The NRC Will Engage in Timely Consultation.
The NRC Will Coordinate with Other Federal Agencies.
The NRC Will Encourage Participation by State-Recognized Tribes.
Tribal governments and organizations, the public, and other interested parties were encouraged to submit comments during a 180-day comment period that ended May 31, 2015.
2012 Federal Register Notice and Public Comment Period
In October 2012, the NRC solicited suggestions for the Tribal Policy Statement along with comments on the NRC Tribal Protocol Manual.

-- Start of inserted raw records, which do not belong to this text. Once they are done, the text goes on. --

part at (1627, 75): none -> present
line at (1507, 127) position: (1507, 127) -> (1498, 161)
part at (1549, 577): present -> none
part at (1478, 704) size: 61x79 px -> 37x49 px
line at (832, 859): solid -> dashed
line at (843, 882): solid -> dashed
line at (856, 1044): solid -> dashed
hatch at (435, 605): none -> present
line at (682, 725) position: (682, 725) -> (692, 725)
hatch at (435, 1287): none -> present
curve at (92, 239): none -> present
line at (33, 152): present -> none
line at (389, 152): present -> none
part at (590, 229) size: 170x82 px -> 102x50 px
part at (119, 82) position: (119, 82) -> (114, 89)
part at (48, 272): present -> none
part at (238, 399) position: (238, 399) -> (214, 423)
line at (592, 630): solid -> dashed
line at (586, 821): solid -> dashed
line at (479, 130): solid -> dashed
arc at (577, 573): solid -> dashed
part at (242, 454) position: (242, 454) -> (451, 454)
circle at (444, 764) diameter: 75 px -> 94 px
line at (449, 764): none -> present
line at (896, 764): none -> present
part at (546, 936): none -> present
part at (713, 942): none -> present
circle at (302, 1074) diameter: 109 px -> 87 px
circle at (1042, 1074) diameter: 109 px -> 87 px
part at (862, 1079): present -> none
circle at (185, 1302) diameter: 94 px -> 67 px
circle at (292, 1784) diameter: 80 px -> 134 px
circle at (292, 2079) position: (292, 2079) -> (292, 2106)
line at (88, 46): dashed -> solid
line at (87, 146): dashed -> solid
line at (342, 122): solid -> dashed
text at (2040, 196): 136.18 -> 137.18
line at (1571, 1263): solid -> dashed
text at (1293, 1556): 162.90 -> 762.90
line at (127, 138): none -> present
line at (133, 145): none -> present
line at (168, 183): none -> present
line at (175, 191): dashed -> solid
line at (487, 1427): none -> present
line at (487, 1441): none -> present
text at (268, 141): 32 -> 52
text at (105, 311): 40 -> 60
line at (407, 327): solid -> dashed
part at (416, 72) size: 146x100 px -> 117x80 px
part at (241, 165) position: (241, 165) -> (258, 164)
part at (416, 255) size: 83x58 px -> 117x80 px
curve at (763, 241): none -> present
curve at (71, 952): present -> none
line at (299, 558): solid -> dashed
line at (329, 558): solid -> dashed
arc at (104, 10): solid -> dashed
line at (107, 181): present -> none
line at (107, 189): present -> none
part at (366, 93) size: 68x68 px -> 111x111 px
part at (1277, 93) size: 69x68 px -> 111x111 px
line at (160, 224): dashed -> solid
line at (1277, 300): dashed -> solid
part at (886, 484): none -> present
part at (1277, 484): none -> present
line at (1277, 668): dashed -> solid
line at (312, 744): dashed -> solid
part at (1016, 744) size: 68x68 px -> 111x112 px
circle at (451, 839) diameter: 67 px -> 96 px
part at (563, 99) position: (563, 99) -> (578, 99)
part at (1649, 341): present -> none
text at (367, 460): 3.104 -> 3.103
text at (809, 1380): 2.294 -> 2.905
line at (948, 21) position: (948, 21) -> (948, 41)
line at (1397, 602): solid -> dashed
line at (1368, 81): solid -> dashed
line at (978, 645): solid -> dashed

The Federal Register notice sought public feedback on the following questions:
- How can the NRC strengthen government-to-government relationships with Native American Tribes?
- What practices have the NRC or other Federal agencies employed that have been effective in identifying Tribal interests and resolving tribal concerns about proposed agency actions?
- Are there specific Tribal Policy Statements in other Federal agencies that could serve as a starting point for the NRC efforts?
- What unique Tribal issues should the NRC be aware of as a non-land holding, regulatory agency that issues licenses under the Atomic Energy Act?
Respondents were not limited to these questions and were encouraged to submit any information that would benefit the NRC in developing a Tribal Policy Statement. Tribal governments and organizations, the public, and other interested parties were encouraged to submit comments during a 180-day comment period that ended April 1, 2013.